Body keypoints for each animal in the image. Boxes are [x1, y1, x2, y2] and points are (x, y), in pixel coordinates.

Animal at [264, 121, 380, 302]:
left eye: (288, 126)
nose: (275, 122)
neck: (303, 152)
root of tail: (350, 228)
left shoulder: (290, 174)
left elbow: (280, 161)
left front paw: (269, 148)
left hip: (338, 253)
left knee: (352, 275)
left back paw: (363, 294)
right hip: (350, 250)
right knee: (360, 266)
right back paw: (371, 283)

****************************************

▶ _To do_
Repeat only the lines above, from the first line of the entries through the line that contains "right hip: (350, 250)", including both ends.

▶ _Result of this task_
Body keypoints for each animal in the image. Boxes are [x1, y1, x2, y2] and points are (x, y), in pixel coordinates.

Animal at [264, 121, 380, 302]:
left eye: (288, 126)
nose: (275, 122)
neck: (303, 152)
root of tail: (350, 228)
left shoulder: (290, 174)
left elbow: (280, 161)
left front paw: (269, 148)
left hip: (338, 253)
left knee: (352, 275)
left back paw: (363, 294)
right hip: (350, 250)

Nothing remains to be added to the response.